さらに、virtual なプロパティは「get
だけ override」みたいなことができます。
var x = new Derived { Prop = 2 }; // set は base.Prop のものがそのまま呼ばれる。 Console.WriteLine(x.Prop); // get は Derived.Prop が呼ばれて、4 になる。 class Base { public virtual int Prop { get; set; } } class Derived : Base { // get だけ override して、base のものの二乗を返す。 public override int Prop { get => base.Prop * base.Prop; } }
そんな中、半自動プロパティでの override はどうしよう?という話になります。

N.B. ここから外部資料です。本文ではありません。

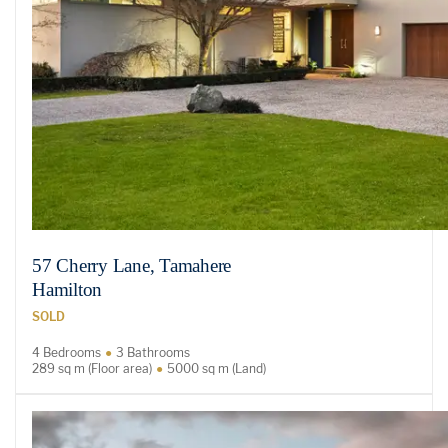
57 Cherry Lane, Tamahere
Hamilton
SOLD
4 Bedrooms
3 Bathrooms
289 sq m (Floor area)
5000 sq m (Land)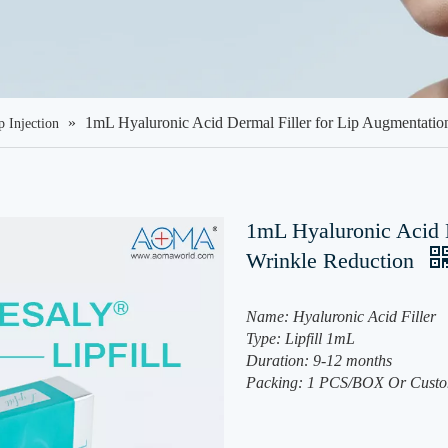
»
1mL Hyaluronic Acid Dermal Filler for Lip Augmentatio
p Injection
1mL Hyaluronic Acid D
Wrinkle Reduction
Name: Hyaluronic Acid Filler
Type: Lipfill 1mL
Duration: 9-12 months
Packing: 1 PCS/BOX Or Custo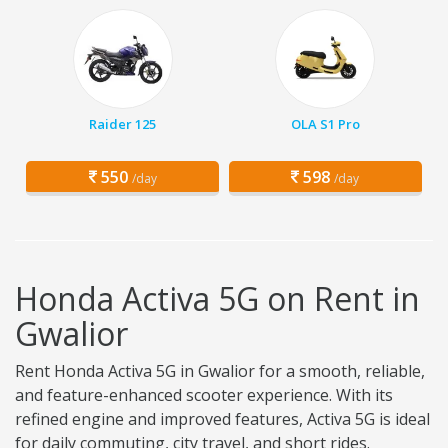
Raider 125
OLA S1 Pro
550
598
/day
/day
Honda Activa 5G on Rent in
Gwalior
Rent Honda Activa 5G in Gwalior for a smooth, reliable,
and feature-enhanced scooter experience. With its
refined engine and improved features, Activa 5G is ideal
for daily commuting, city travel, and short rides.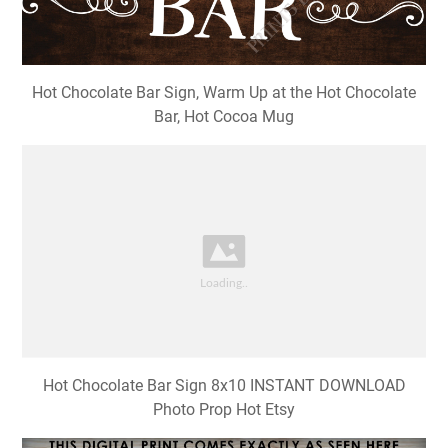
Hot Chocolate Bar Sign, Warm Up at the Hot Chocolate
Bar, Hot Cocoa Mug
Hot Chocolate Bar Sign 8x10 INSTANT DOWNLOAD
Photo Prop Hot Etsy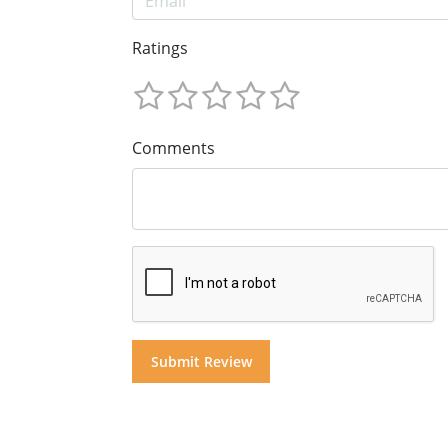
Ratings
Comments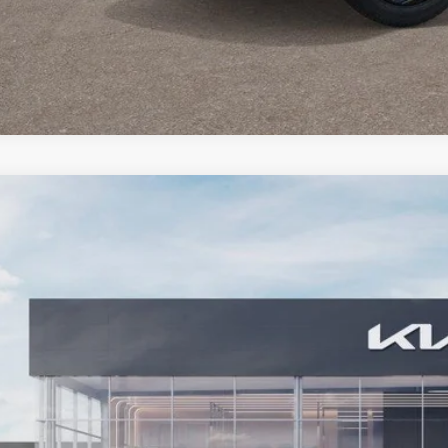
Kia Seltos
LX
e Drop
NDEB3D36V7024615
Stock:
27KT-127
Model:
KAC2225
$27,6
ock
BARKER SALE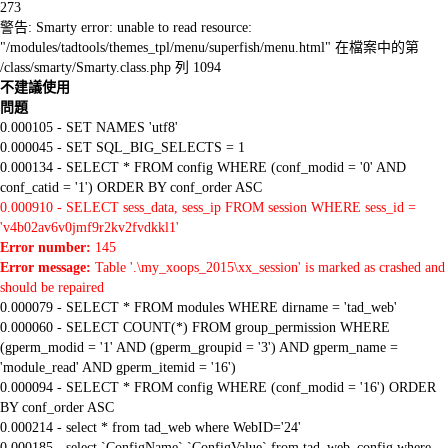
273
警告: Smarty error: unable to read resource:
"/modules/tadtools/themes_tpl/menu/superfish/menu.html" 在檔案中的第
/class/smarty/Smarty.class.php 列 1094
不建議使用
問題
0.000105 - SET NAMES 'utf8'
0.000045 - SET SQL_BIG_SELECTS = 1
0.000134 - SELECT * FROM config WHERE (conf_modid = '0' AND
conf_catid = '1') ORDER BY conf_order ASC
0.000910 - SELECT sess_data, sess_ip FROM session WHERE sess_id =
'v4b02av6v0jmf9r2kv2fvdkkl1'
Error number:
145
Error message:
Table '.\my_xoops_2015\xx_session' is marked as crashed and
should be repaired
0.000079 - SELECT * FROM modules WHERE dirname = 'tad_web'
0.000060 - SELECT COUNT(*) FROM group_permission WHERE
(gperm_modid = '1' AND (gperm_groupid = '3') AND gperm_name =
'module_read' AND gperm_itemid = '16')
0.000094 - SELECT * FROM config WHERE (conf_modid = '16') ORDER
BY conf_order ASC
0.000214 - select * from tad_web where WebID='24'
0.000185 - select `ConfigName`,`ConfigValue` from tad_web_config where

var x = new Derived { Prop = 2 }; Console.WriteLine(x.Prop); class Base { public virtual int Prop { get; set; } } class Derived : Base { // get だけ override して(全)自動プロパティというのはできない。 // じゃあ、get だけ "半"自動プロパティは? // これは Base.Prop とは別のバッキング フィールドになる? public override int Prop { get => field * field; } }
これはさすがにどう転んでもわかりにくいので、 いっそのこと、「半自動プロパティでの override はすべてのアクセサー(get/set 両方)の override が必須」とするそうです。
nullability
半自動プロパティの導入の動機の1つに遅延初期化、 すなわち、以下のようなコードを書きたいというものがあります。
public class LazyInit { public string Value => field ??= ComputeValue(); private static string ComputeValue() { /*...*/ } }
この用途の場合、バッキング フィールドの型は string?
であるべきなんですよね。
ところが、現状は「半自動プロパティから作られるバッキング フィールドの型はプロパティの型と同じ」という仕様なので、string
になります。
参照型に関しては元から ?
の有無はフロー解析の差だけなのでそこまで問題ではないんですが、
値型の場合は困ります。
public class LazyInit { // field も int なので、 ?? が意味をなさない。 public int Value => field ??= ComputeValue(); private static int ComputeValue() { /*...*/ } }
これは、「field
キーワード」路線でやる以上は解決しようがなさそうで、
それとは別に「プロパティ スコープ フィールド」(半自動プロパティと同じ要件に対する別案)が必要かもしれません。
とはいえ、とりあえず「field
キーワード」優先で、
プロパティ スコープ フィールドはやるとしてもその後ということになっています。